Copy every line of the data that contains the string "Summary".
═══ Source records
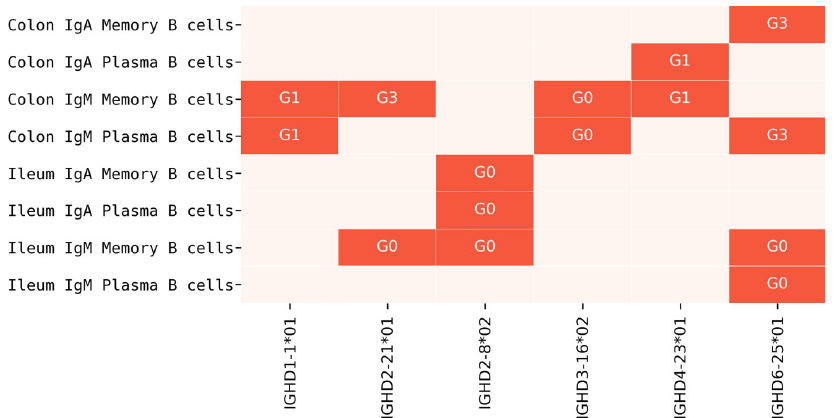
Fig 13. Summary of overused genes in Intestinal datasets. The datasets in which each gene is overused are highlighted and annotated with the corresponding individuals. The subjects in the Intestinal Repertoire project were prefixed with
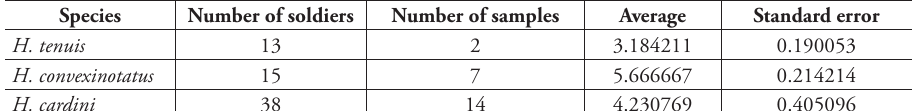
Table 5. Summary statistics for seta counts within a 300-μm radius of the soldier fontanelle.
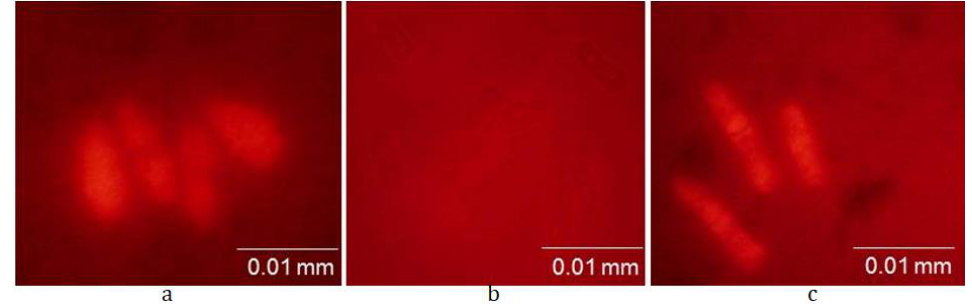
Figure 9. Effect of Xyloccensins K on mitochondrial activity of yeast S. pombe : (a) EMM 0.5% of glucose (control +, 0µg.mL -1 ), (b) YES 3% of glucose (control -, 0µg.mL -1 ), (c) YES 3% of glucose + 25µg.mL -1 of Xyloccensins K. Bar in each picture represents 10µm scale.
══════
═══ Source records
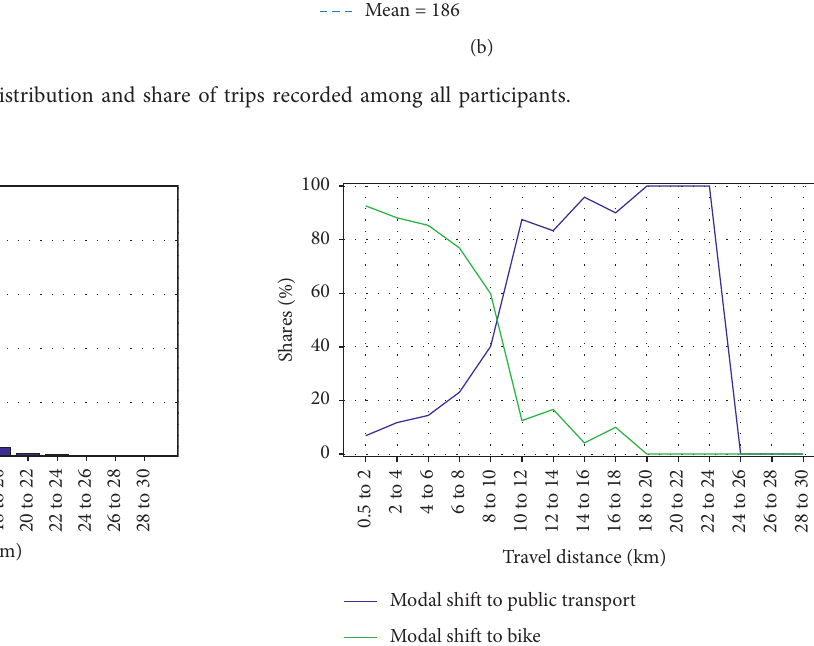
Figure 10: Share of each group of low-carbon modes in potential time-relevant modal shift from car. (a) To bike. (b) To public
══════
Solution for this task>
Fig 13. Summary of overused genes in Intestinal datasets. The datasets in which each gene is overused are highlighted and annotated with the corresponding individuals. The subjects in the Intestinal Repertoire project were prefixed with
Table 5. Summary statistics for seta counts within a 300-μm radius of the soldier fontanelle.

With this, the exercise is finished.